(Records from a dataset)
--- START ---
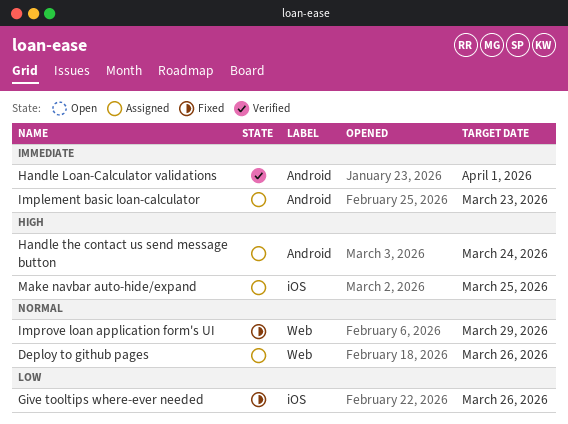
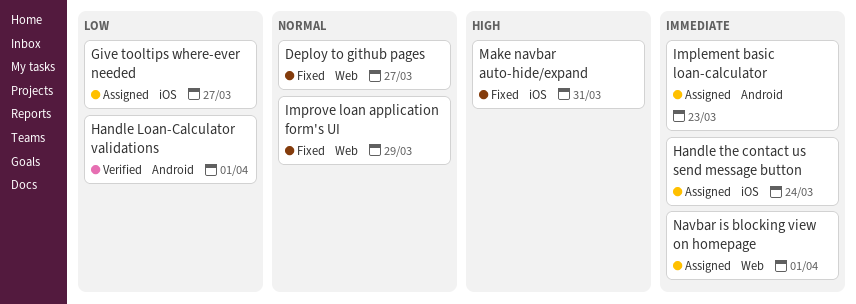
Deploy to github pages, status: Assigned -> Fixed
Deploy to github pages, due: Mar 26 -> Mar 27
Give tooltips where-ever needed, status: Fixed -> Assigned
Give tooltips where-ever needed, due: Mar 26 -> Mar 27
Handle Loan-Calculator validations, priority: Immediate -> Low
Handle the contact us send message button, priority: High -> Immediate
Handle the contact us send message button, label: Android -> iOS
Make navbar auto-hide/expand, status: Assigned -> Fixed
Make navbar auto-hide/expand, due: Mar 25 -> Mar 31
Navbar is blocking view on homepage: none -> present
--- END ---
WORK ORDER:
Task for the records above: copy every line in which the word "expand" occurs.

EXPECTED ANSWER:
Make navbar auto-hide/expand, status: Assigned -> Fixed
Make navbar auto-hide/expand, due: Mar 25 -> Mar 31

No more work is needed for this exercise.